Categorical Regression (CATREG)
The SPSS CATREG function incorporates optimal scaling and can be used when the
predictor(s) and outcome variables are any combination of numeric, ordinal, or
nominal. Standard multiple regression can only accommodate an outcome variable
which is continuous or nearly continuous (i.e. interval/ratio in scale) and it
works best with continuous or nearly continuous predictor variables. Although
standard regression can accommodate categorical predictors using one of the
following strategies for those types of predictors: dummy coding, effects
coding, orthogonal coding, or criterion coding. Binomial Logistic regression is
appropriate when the outcome is a dichotomous variable (i.e. categorical with
only two categories). Multinomial Logistic Regression or Discriminant Function
Analysis is appropriate when the outcome variable is polytomous (i.e.
categorical with more than two categories).
It is recommended that when conducting categorical regression, one approach the
process as one would approach a data reduction process; meaning it is often
necessary to conduct multiple runs of the analysis while slightly changing the
options / parameters in an effort to discover the best results (i.e. best
fitting model and most substantively meaningful interpretation of results).
For the duration of this tutorial
we will be using the
SPSScatreg.sav file; which contains 1 outcome variable (y) and 5 predictor
variables (x1  x5). The outcome variable was operationally defined as general
happiness and was measured with a subjective rating scale. Each of the five
predictors were 8point Likert scaled questionnaire items which are believed to
measure preferences for various types of social interactions.
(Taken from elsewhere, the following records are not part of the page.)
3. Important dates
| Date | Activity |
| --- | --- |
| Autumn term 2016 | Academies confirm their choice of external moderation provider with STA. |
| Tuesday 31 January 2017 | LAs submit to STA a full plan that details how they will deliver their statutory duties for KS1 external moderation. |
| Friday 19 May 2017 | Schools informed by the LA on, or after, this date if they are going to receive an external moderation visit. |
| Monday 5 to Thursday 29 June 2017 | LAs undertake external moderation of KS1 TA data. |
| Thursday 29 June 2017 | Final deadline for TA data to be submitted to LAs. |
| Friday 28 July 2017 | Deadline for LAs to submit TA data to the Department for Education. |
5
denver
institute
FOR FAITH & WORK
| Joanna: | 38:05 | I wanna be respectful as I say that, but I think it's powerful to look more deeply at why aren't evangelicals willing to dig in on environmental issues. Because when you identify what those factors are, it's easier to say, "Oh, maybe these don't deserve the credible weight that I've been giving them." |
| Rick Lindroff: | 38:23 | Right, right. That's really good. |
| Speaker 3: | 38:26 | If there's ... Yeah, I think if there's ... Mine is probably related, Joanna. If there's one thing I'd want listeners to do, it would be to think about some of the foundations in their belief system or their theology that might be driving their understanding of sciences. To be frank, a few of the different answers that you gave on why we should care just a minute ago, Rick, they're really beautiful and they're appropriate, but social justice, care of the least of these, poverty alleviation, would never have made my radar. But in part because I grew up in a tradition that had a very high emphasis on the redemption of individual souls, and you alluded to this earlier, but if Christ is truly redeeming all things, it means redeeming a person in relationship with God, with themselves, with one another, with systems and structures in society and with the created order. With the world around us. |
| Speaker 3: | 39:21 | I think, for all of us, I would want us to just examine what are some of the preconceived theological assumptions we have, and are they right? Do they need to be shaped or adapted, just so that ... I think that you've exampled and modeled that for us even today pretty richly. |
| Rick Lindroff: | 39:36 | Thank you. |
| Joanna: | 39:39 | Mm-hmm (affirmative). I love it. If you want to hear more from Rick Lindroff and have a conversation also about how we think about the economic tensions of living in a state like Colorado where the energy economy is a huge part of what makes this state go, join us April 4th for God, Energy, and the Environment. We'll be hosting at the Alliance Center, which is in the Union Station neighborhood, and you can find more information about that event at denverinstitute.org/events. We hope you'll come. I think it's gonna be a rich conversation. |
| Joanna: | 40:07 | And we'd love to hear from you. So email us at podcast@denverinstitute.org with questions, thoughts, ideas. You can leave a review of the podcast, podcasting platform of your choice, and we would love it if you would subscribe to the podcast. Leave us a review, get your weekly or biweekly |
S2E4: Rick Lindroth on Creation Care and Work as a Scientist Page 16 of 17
(1) Evaluate the variables.
Begin by conducting a Frequency function to get an idea of how our variables
are distributed. Click on Analyze, Descriptive Statistics, Frequencies...
Next, highlight / select all of the variables and use the arrow button to
move them to the Variable(s): box. Then click on the Statistics... button and
select the following. Then click Continue.
Next, click on the Charts... button, and select, Histograms: and then click
the box for Show normal curve on histogram. Then click the Continue button, then
click the OK button.
The output should be similar to what is displayed below.
Here, we see that our outcome variable not only has a substantial range of
196 values, but it also has very low values for skewness (.026) and kurtosis
(.065) which indicate a fairly normally distributed variable. In fact, we could
treat this ordinal variable as numeric or nearly continuous and decide to run a
standard multiple regression. But, we would need to use a coding strategy for
the predictor variables if we did choose to run the standard multiple
regression. Also, as this example shows, it is better to run a categorical
regression on this data because of the opportunity to apply optimal scaling and
because all the predictors appear to be and are nominal or ordinal.
The frequency table for y has been truncated to save space, but it too shows
how broadly distributed the values are on our outcome variable. The other
frequency tables show the discrete nature of our predictor variables.
Again, the histogram (with superimposed normal curves) shows how well our
outcome variable (which is nominal) displays the characteristics of an interval
or ratio variable. Bar charts would be more appropriate for categorical
variables (showing the discrete nature of the variables), but we can see each of
the predictors displays narrow range across values 1  8.
(2) Standard (multiple) Regression for comparison.
Running a standard multiple regression gives us a baseline model for
comparison. Click on Analyze, Regression, Linear...
Next, highlight / select y and use the top arrow button to move it to the
Dependent: box. Then, select all the predictors and move them to the
Independent(s): box. Then, click the Statistics button.
Next, select Descriptives (this will produce a Pearson correlation matrix).
Next, click the Continue button, then click the OK button.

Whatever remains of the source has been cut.